Ictal [18F]FDG-PET studies are uncommon because of technical constraints such as ligand availability and unpredictability of seizures. They may show profound focal increases in glucose consumption, but results may also be normal or show decreased consumption. The results depend on the delivery of ligand, time and duration of the seizure, and degree of offsetting postictal hypometabolism. Although of interest, they are of limited clinical use, except during focal status epilepticus (15).

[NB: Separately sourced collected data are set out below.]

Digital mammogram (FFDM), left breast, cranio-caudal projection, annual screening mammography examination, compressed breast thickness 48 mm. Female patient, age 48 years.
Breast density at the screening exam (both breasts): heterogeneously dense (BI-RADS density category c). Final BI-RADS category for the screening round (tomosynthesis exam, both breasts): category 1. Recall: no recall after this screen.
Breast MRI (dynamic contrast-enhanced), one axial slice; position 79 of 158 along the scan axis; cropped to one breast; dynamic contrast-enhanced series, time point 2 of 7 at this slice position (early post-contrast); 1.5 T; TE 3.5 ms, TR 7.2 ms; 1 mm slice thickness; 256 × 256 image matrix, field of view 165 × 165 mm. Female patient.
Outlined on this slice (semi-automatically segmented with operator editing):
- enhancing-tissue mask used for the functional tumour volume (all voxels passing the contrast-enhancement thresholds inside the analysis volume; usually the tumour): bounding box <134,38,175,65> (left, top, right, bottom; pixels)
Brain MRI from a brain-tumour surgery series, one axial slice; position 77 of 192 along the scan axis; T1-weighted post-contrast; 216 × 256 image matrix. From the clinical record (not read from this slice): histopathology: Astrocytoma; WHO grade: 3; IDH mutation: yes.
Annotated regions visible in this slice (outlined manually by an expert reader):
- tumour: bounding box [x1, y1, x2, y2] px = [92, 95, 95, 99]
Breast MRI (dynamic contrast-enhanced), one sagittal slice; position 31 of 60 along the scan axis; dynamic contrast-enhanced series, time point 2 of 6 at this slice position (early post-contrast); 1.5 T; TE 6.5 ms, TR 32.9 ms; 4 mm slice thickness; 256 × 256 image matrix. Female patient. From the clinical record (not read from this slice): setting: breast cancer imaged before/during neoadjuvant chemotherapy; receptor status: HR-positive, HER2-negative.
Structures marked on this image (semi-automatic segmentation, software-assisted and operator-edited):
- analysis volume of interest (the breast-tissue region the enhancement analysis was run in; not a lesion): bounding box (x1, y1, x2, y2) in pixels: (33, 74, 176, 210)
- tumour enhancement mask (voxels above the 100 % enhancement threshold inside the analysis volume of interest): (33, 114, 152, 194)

The reasons for regional hypometabolism are incompletely understood. Glucose consumption occurs primarily at the synapse. Regional hypometabolism appears to reflect a decrease in glucose influx from reduced glucose transport across the blood–brain barrier, which correlates with subsequent reduced phosphorylation. Cell loss with ensuing synaptic loss and altered remote projections, or degree of hippocampal atrophy in mesial temporal sclerosis, may account for a portion, but not all, of regional hypometabolism in TLE (16,17). Hypometabolism does not correlate with lifetime generalized tonic–clonic seizure or complex partial seizure (CPS) frequency (18). Dysplastic tissue with aberrant synaptic connectivity can have either decreased or normal glucose consumption (19). The abnormalities in some circumstances appear to be functional, as some patients have profound decreases in glucose uptake and no discernible pathology; regional decreased glucose uptake may vary with relation to previous ictal events and clinical manifestations of the previous seizure. In patients with mesial temporal sclerosis, the predominant regions that may manifest decreased glucose consumption are the lateral neocortex and, to a lesser extent, the frontal cortex. This may reflect the distant projection of functional loss in mesial structures. Frontal hypometabolism and contralateral hypometabolism appear to be reversible with successful temporal lobectomy (20).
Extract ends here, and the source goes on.